# [TASK SET]
a) From the swiftlet-barn news report, reproduce word for word the stretch that begins at "PHUKET: The Phuket" and ends at "Phuket Provincial Hall.", including both.
b) According to the swiftlet-barn news report, why will the Phuket Provincial Office set up "swiftlet ranching zones" on the island? Answer in one to three sentences.

# [EXCERPTED PASSAGE]
....................
Having caused problems in other regions of Thailand, the growing number of swiftlet barns in Phuket came under scrutiny at Phuket Provincial Hall last week. Officials have decided to set up ‘zones’ for the business – despite the fact that it is illegal. The Phuket Gazette‘s Stephen Fein and Warisa Temram report.
PHUKET: The Phuket Provincial Office will establish “swiftlet ranching zones” on the island following complaints that flocks of the birds that cough up the key ingredient for birds’ nest soup are creating a public nuisance and health hazard.
Following a complaint filed with the province by the Phuket Chamber of Commerce (PCC), Phuket Vice Governor Somkiet Sangkaosutthirak last Wednesday chaired a meeting on the issue at Phuket Provincial Hall.
The PCC, represented at the meeting by their secretary Surachai Chaiyawat, complained that unregulated growth in the swiftlet ranching industry was harming tourism-related businesses on the island.
....................
# [DATASET]

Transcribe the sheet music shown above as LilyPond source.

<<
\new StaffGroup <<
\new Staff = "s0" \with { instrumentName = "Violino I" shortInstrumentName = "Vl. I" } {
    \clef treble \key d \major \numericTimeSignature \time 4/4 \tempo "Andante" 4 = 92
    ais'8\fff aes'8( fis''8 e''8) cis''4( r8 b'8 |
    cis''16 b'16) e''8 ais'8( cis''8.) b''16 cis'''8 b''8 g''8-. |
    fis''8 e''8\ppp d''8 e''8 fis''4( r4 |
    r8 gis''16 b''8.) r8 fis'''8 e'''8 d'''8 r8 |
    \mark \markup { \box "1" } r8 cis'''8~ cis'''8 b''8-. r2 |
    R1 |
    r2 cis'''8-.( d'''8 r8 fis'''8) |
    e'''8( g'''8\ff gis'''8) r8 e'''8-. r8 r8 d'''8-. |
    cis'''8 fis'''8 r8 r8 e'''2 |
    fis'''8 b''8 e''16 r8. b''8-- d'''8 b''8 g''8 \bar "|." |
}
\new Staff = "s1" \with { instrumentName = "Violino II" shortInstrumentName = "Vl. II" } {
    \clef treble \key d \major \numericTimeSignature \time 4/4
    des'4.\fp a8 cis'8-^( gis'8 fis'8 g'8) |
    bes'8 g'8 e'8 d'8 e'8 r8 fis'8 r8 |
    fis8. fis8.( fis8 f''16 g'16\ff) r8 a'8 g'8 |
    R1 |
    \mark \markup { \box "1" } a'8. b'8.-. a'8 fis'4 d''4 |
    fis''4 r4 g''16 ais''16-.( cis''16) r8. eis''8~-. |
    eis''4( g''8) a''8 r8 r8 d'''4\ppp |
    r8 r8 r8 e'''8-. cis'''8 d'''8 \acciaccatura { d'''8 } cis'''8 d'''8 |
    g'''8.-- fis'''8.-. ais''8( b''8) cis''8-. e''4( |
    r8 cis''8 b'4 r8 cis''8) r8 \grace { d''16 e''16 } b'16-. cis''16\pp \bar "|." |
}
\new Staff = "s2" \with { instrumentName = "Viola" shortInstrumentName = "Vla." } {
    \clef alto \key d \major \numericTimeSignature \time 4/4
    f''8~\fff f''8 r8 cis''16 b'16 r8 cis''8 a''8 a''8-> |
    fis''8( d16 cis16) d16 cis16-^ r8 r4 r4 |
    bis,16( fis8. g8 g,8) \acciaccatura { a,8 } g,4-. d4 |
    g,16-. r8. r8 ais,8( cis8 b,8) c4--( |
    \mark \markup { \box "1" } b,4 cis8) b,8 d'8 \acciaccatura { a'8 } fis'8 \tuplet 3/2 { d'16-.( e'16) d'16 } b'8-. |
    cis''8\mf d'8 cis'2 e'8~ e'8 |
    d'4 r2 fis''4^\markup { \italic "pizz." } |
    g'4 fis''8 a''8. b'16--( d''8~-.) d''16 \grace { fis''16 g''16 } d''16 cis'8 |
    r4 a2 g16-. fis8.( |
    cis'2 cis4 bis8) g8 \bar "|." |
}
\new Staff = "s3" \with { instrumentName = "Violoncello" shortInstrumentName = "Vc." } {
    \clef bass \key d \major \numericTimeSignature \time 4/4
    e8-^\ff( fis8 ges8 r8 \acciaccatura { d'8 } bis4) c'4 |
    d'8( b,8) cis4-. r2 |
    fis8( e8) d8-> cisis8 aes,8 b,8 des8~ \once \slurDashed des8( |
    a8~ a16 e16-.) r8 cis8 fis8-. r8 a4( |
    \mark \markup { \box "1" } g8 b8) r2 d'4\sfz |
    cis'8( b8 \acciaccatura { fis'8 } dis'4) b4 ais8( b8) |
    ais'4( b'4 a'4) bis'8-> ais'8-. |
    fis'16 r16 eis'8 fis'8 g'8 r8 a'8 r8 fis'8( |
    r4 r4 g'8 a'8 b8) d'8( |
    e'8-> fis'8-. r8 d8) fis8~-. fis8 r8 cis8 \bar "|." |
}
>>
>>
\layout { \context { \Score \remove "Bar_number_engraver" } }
....................
# [ANSWERS TO THE PROBLEMS]
a)
PHUKET: The Phuket Provincial Office will establish “swiftlet ranching zones” on the island following complaints that flocks of the birds that cough up the key ingredient for birds’ nest soup are creating a public nuisance and health hazard.
Following a complaint filed with the province by the Phuket Chamber of Commerce (PCC), Phuket Vice Governor Somkiet Sangkaosutthirak last Wednesday chaired a meeting on the issue at Phuket Provincial Hall.

b) The office is setting up the zones in response to complaints that flocks of swiftlets, the birds that cough up the key ingredient for birds' nest soup, were creating a public nuisance and a health hazard. The Phuket Chamber of Commerce filed one of these complaints with the province. It argued that unregulated growth in swiftlet ranching was harming tourism-related businesses on the island.